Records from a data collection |

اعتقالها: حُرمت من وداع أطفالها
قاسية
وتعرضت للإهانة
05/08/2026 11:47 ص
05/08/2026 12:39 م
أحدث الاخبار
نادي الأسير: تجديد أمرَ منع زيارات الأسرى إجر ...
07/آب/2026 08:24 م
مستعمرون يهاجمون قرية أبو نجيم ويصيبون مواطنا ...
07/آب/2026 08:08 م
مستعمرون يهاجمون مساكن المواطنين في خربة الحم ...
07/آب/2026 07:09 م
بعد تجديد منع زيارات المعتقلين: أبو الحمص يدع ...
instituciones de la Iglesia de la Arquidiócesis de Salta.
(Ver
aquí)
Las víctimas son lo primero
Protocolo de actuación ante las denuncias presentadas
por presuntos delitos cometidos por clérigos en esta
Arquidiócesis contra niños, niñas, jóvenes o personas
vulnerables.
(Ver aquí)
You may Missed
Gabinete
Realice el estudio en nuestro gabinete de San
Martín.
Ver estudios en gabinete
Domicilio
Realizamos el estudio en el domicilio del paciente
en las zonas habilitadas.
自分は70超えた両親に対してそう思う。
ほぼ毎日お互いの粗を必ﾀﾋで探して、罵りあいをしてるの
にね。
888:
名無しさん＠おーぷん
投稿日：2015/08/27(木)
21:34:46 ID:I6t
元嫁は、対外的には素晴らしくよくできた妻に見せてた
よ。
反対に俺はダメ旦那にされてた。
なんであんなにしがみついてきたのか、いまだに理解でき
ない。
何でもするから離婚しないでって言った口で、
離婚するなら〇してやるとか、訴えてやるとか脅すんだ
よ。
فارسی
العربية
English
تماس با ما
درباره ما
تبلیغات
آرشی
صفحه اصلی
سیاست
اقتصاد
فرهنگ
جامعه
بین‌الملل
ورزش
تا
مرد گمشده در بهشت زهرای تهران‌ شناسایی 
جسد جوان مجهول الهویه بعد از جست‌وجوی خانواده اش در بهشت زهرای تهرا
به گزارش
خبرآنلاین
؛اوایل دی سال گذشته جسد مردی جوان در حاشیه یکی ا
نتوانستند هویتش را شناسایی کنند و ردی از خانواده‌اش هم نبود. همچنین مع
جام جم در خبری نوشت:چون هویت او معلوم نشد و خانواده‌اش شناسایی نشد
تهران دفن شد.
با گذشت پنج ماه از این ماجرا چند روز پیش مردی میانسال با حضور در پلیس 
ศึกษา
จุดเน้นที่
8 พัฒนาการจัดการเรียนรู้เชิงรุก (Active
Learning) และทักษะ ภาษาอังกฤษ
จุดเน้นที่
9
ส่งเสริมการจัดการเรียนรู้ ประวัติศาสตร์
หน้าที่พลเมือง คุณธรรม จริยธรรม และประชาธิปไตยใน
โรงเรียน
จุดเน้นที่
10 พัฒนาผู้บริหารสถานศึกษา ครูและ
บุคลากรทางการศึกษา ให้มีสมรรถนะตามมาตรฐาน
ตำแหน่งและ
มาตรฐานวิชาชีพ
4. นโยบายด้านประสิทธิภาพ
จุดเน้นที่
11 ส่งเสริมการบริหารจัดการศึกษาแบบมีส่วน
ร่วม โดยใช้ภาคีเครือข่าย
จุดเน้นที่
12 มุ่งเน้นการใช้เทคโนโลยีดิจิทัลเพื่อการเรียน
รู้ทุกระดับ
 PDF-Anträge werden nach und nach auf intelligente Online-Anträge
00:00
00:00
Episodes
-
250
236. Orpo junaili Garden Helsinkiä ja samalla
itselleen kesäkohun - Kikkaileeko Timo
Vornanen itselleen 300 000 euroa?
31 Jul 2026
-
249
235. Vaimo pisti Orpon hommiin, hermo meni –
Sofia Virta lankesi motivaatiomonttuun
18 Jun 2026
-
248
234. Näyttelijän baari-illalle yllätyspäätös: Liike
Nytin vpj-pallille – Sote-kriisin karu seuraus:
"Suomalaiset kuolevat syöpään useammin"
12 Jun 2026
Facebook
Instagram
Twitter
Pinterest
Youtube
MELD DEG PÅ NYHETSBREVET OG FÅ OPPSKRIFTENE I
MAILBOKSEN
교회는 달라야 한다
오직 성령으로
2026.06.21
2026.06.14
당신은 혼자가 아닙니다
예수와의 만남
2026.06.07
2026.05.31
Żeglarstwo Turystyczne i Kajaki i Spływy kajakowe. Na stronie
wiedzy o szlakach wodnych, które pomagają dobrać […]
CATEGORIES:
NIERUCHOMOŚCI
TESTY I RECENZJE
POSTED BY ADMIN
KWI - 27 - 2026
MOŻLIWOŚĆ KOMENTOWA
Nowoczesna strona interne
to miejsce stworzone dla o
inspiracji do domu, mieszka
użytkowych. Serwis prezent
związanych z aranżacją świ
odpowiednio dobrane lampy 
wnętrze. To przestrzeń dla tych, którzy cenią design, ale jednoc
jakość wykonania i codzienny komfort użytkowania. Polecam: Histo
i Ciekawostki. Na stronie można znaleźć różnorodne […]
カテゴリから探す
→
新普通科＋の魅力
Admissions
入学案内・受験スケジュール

INSTRUCTIONS FOR THE TASK |
Go through the data, and copy each line in which the word "ดการเร" appears.

TASK ANSWER |
8 พัฒนาการจัดการเรียนรู้เชิงรุก (Active
ส่งเสริมการจัดการเรียนรู้ ประวัติศาสตร์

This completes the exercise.